Mitchell Miller  Right. I mean, even though we are now in the summer, and we’ve got four appropriations bills passed, because they include what many Democrats consider poison pills. It’s really doubtful that they’re going to move anywhere in the in the Senate. And so this appropriations bill, there was a big flare that went up from the House’s top Democrat last week. Republicans are marching us to a government shutdown. And part of the reason for that is Democrats are pointing to the fact that beyond the defense spending, that the domestic spending is slated to be really slashed by Republicans and for Democrats. They say this is a non starter that that was a bipartisan agreement last year that was supposed to stay in place. It’s obviously fraying at the edges, if not right in the middle of it. And so Democrats are warning that they’re going to once again potentially beyond this collision course later in the year,

Tom Temin  We’re speaking with Mitchell Miller, he’s Capitol Hill correspondent for WTOP. And they’re still dealing with the telework issue in the federal workforce too, aren’t they?

Mitchell Miller  Right, and in this case, they’re dealing with federal telework inside of the defense appropriations bill.

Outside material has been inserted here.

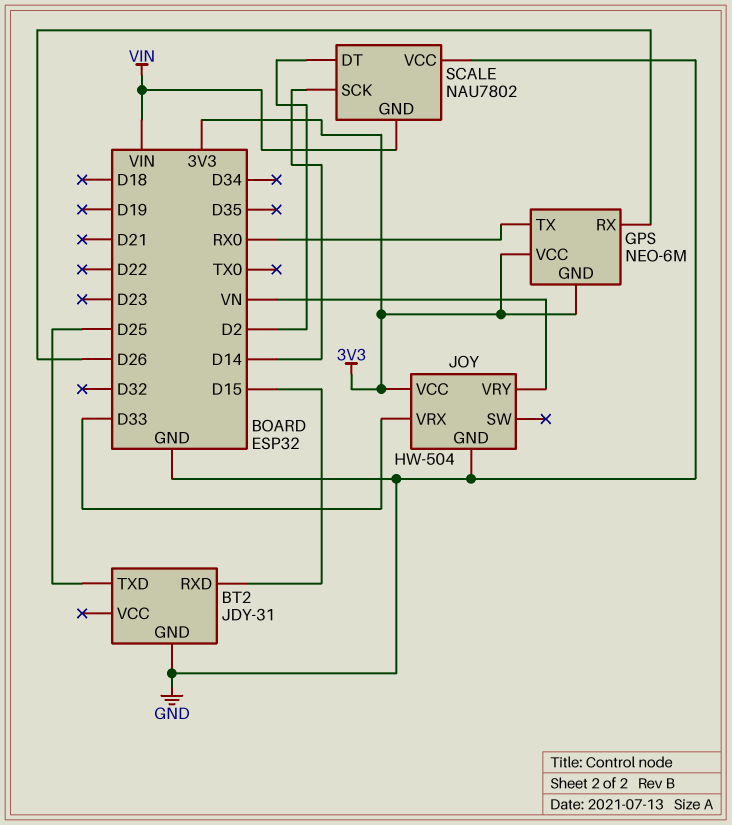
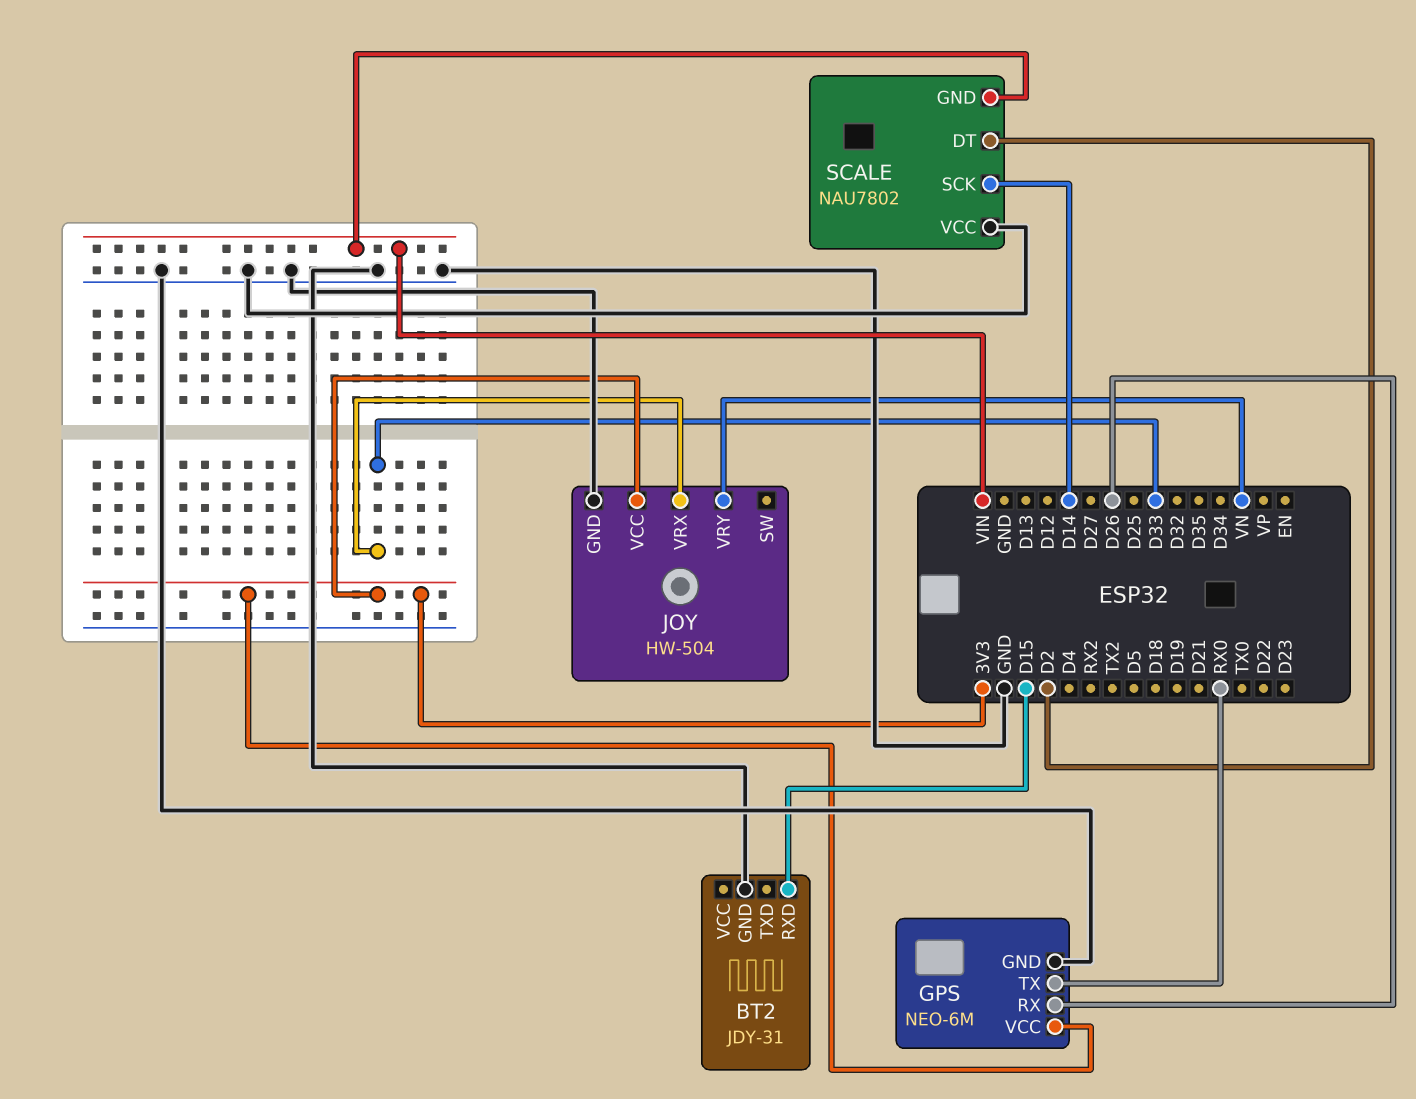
BT2 pin TXD: D25 -> none
GPS pin GND: 3V3 -> GND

One of the biggest provisions in connection with that measure would prohibit DoD from using any of its funding for any telework or remote work that’s done on what they call a regular and reoccurring basis. And so there’s a lot of concern among people who are proponents of telework that say, just because there’s been some problems and you go back to COVID. And that there has been, as we’ve talked about this big push to get people back into the office that you can’t just necessarily eliminate it. So I think that is going to be yet another struggle. And the White House just related to that provision alone, but also many other provisions, as said that President Biden would veto any bill that includes that and a lot of these other provisions.

Tom Temin  And here we are really just on the cusp of Fourth of July. Nobody knows golly, I wonder who can drive further with a golf ball? That is?

Mitchell Miller  Yeah, there was a lot of discussion about that, as the lawmakers flooded out of the Capitol last week in connection with finishing up all those appropriations bills we just talked about. So there’s going to be obviously a huge amount of discussion about the campaign. And then in July while there are some working days, that they can get more done. When you look at the calendar for August, there is literally one day in session for the US House of Representatives. So count me skeptical about whether or not they can get all 12 of these appropriations bills done. That is the goal of House Majority Leader Steve Scalise. He said that at the outset of all of this appropriation season, but it just doesn’t look like it’s going to happen right now. So I think what is going to happen is probably in the coming weeks, we’re going to see some more progress after the fourth of July on several of these appropriations bills. But then once we get into August, there’s really not going to be anything happening. And then of course, we jump into September and while they’re back in session, lo and behold, believe it or not, the early voting season starts usually for many of the states now in mid to later in the month of September. So we’re literally going to be in the heart of the campaign season. And we both know what that means in terms of legislative priorities. Everything just gets kind of held up. So I think we’re in for another long summer and perhaps looking again at another threat for a possible government shutdown later in the year.